Records from a data source =
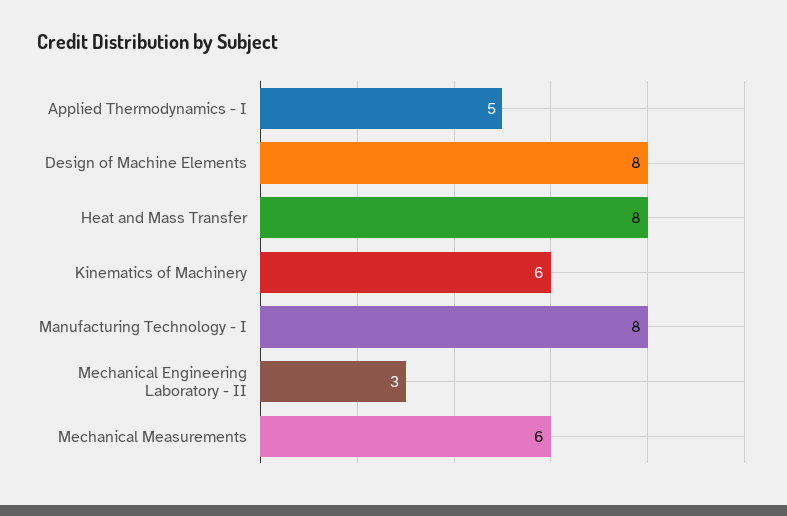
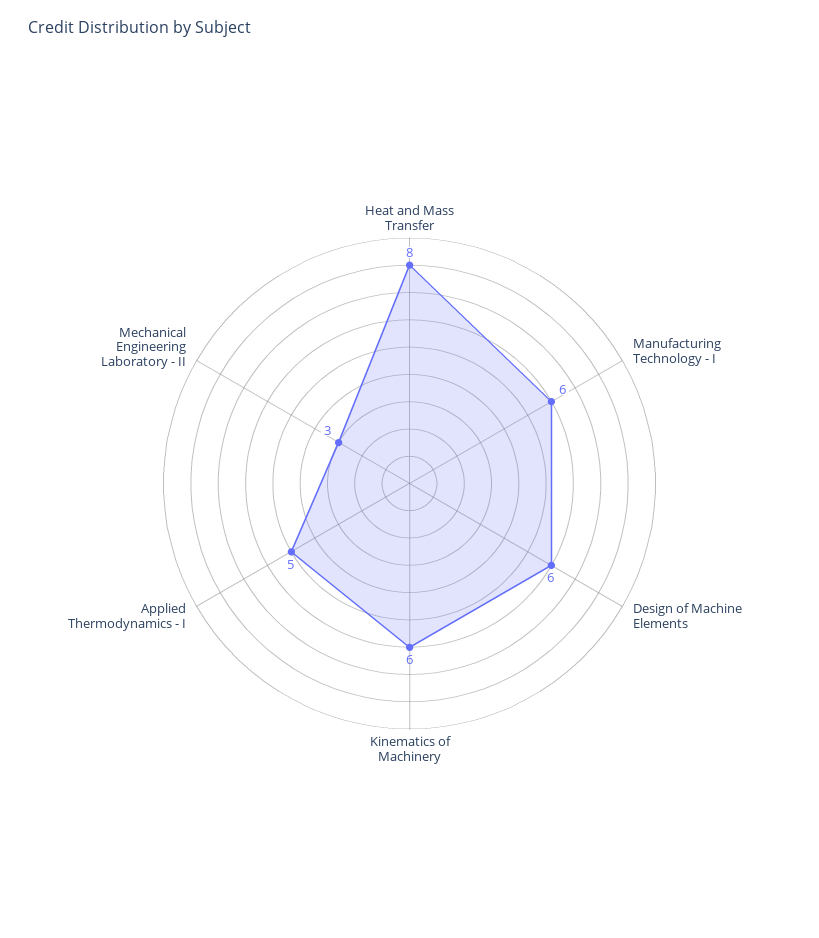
  {
    "Applied Thermodynamics - I": 5,
-   "Design of Machine Elements": 8,
+   "Design of Machine Elements": 6,
    "Heat and Mass Transfer": 8,
    "Kinematics of Machinery": 6,
-   "Manufacturing Technology - I": 8,
+   "Manufacturing Technology - I": 6,
-   "Mechanical Engineering Laboratory - II": 3,
+   "Mechanical Engineering Laboratory - II": 3
-   "Mechanical Measurements": 6
  }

Work order =
Which lines above contain the word "Mechanical"? Copy all of them.

Output of the exercise =
-   "Mechanical Engineering Laboratory - II": 3,
+   "Mechanical Engineering Laboratory - II": 3
-   "Mechanical Measurements": 6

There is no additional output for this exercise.